I’ve made it this far without breaking down. That won’t last forever.

“I found out two months in when I miscarried.”

Cill sucks in a breath. The shadows that line his face highlight the pain in his expression. I swear I see him wipe under his eyes just as I look at him, but I can’t be entirely sure because he leans down to kiss the crook of my neck the moment I think he’s crying.

I made a mistake and I suffered it alone.

Besides watching Cill get arrested, the miscarriage was the worst experience of my life. At first I didn’t know what was happening. I hadn’t been paying much attention to my cycle because I couldn’t bring myself to care about anything. Everyone knows that stress can cause you to be late. That’s what I thought, if I thought about it at all.

Then the bleeding started. The pain was what made me realize it wasn’t normal. I was only eight weeks along but it hurt so badly I couldn’t stand up. Every time I tried, I’d get dizzy. I thought I might die in my own bathroom.

Nobody else was there.

I wasn’t talking to Reed after what happened. It was awful what we’d done.

Cill wasn’t talking to me either. We had the fight and then I went silent and he gave me the silent treatment back.

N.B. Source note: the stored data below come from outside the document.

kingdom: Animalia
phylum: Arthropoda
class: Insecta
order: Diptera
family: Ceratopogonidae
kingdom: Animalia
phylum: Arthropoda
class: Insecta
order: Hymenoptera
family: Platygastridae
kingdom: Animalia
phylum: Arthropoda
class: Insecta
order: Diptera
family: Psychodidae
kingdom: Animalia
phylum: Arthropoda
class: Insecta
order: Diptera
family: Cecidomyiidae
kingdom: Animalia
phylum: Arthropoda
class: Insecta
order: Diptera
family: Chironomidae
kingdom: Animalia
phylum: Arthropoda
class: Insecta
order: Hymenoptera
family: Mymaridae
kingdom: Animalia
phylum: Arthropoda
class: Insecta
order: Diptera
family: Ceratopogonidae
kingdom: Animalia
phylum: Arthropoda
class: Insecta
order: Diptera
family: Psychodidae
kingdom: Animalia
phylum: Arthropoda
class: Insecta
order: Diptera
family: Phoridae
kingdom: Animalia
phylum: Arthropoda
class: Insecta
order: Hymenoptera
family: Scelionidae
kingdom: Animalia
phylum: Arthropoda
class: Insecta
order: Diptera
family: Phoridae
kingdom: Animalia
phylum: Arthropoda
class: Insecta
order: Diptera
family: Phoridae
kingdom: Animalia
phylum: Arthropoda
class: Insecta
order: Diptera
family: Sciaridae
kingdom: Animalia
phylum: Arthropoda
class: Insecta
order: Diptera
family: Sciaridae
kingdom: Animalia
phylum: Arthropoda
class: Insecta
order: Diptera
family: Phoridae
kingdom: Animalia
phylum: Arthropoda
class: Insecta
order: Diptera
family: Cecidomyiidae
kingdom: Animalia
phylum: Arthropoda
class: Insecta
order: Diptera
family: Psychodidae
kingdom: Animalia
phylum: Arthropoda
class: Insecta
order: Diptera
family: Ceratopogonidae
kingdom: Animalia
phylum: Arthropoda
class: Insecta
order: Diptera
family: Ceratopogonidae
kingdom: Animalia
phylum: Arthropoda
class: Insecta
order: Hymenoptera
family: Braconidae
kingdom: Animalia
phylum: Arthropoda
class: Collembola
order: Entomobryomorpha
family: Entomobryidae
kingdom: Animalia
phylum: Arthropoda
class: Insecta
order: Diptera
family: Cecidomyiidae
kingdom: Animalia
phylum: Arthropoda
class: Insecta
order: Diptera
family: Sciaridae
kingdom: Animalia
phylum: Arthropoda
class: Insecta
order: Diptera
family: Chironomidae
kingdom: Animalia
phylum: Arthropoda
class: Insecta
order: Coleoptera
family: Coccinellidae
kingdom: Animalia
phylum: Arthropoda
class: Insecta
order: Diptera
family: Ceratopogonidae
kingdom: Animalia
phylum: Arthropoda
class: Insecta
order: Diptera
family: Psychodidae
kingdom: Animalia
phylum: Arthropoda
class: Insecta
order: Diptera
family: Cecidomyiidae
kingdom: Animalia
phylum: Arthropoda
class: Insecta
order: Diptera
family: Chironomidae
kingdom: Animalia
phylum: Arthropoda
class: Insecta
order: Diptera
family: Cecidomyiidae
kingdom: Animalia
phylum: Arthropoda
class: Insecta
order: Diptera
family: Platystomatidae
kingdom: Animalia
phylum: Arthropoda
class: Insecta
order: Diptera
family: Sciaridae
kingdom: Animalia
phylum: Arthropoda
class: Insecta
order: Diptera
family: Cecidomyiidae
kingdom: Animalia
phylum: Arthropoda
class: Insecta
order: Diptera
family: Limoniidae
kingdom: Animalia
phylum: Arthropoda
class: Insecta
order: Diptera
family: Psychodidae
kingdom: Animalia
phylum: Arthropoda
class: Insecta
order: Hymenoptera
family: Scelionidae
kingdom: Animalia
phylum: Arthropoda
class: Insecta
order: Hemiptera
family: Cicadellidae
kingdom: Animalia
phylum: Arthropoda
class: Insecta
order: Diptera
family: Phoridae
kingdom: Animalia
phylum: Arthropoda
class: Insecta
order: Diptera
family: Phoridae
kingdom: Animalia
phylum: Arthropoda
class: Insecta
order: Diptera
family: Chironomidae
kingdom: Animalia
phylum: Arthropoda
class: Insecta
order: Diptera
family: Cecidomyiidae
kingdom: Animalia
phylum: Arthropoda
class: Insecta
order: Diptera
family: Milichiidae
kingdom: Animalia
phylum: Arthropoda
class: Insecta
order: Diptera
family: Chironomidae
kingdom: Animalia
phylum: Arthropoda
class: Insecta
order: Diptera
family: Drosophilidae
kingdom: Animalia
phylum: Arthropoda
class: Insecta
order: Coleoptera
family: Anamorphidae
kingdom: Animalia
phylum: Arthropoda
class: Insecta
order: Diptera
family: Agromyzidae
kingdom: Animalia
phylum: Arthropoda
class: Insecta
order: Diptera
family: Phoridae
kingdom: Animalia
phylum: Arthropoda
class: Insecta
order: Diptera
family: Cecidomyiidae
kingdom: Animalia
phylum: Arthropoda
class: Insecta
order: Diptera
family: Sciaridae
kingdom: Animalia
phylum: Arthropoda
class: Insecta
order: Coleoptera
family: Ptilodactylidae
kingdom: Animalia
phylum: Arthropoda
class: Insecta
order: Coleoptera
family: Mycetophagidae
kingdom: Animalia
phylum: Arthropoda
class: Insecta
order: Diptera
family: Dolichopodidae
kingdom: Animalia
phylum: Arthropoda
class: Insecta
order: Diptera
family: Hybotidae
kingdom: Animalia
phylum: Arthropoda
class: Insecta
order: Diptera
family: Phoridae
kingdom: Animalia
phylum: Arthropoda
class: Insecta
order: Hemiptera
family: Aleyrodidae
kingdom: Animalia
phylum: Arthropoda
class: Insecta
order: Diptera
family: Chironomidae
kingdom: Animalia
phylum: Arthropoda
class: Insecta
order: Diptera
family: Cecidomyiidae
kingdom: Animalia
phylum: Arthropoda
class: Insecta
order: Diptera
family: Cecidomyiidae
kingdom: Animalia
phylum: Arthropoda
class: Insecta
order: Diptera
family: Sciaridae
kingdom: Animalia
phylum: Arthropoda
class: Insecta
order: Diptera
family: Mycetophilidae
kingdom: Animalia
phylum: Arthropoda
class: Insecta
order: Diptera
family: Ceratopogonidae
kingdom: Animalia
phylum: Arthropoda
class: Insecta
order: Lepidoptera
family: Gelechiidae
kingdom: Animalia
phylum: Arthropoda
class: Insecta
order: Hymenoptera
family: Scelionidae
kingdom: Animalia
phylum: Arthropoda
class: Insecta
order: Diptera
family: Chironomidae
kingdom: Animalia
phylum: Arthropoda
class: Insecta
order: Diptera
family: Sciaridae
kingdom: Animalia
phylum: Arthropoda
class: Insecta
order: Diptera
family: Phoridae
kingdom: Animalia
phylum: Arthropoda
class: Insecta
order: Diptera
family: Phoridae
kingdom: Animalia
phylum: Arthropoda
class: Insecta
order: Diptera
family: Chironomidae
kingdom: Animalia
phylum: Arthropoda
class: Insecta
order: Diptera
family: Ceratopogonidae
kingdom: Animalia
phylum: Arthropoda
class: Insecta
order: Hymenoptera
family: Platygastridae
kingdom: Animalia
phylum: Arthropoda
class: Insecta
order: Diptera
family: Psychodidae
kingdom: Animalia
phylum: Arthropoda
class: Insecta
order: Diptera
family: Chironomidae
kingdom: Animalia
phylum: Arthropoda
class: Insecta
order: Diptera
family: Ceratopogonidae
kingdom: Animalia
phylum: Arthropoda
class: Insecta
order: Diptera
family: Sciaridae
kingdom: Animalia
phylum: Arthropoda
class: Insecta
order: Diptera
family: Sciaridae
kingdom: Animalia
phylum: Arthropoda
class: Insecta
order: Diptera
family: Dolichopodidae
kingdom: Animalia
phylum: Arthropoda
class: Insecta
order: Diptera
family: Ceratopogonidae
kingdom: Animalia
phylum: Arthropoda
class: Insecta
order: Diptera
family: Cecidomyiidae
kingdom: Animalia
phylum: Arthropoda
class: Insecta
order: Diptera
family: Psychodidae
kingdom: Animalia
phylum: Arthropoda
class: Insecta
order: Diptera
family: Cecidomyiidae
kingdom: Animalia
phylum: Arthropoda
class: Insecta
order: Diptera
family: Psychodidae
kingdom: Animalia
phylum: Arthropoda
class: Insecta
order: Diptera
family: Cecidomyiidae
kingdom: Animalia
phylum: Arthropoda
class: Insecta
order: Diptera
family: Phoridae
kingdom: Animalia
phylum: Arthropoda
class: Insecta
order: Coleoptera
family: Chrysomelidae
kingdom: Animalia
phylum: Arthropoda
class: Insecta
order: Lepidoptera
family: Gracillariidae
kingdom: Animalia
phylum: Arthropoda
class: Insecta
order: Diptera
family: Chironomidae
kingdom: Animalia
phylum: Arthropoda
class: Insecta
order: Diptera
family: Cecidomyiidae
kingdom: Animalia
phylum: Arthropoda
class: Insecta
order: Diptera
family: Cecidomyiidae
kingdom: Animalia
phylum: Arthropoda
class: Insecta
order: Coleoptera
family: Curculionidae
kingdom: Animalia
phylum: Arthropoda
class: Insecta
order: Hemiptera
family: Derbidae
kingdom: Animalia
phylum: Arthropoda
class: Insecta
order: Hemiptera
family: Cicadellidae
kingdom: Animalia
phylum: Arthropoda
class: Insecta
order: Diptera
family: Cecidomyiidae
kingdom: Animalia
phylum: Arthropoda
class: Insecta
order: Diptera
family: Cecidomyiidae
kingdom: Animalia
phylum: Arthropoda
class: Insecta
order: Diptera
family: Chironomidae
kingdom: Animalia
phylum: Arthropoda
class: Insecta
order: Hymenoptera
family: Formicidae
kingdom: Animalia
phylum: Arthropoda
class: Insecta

So when I realized … all I thought was that I deserved to go through that pain alone.

Lydia was at work with her phone off.

I caved and called the only person who could take me to the hospital, but Reed wasn’t answering. And the person who I wanted to hold me and promise me it would be okay was locked in a prison cell.

That pain hits me all over again and I push Cill’s arm off me and try to stand up. Cill won’t let me leave. He pulls me back into the bed with him.

“I have to go,” I say, my voice thick with tears and shove my hand against him. “I don’t want to do this in front of you.”

His strong arms wrap around me and pull me close to him, bringing me into a comforting warmth.

With his lips brushing a kiss in the crook of my neck, he whispers, “That’s not true and you know it.” Without an ounce of fight in me, I give in, letting him pull my body as close to his as possible as he runs his hand over my hair. “You missed me like I missed you, Hellcat. Don’t try to lie to me about it.”

“Why should you watch me cry over this? It was my mistake. I deserve to work through the consequences on my own. You shouldn’t feel sympathy for me, Cill. I knew it was wrong and I did it anyway.”

“Yeah. You were hurting and you tried to seek out comfort. You think I can blame you for that? I did the same damn thing, only there was nowhere to go but inside my head. I’m partly to blame for all this shit happening anyway.”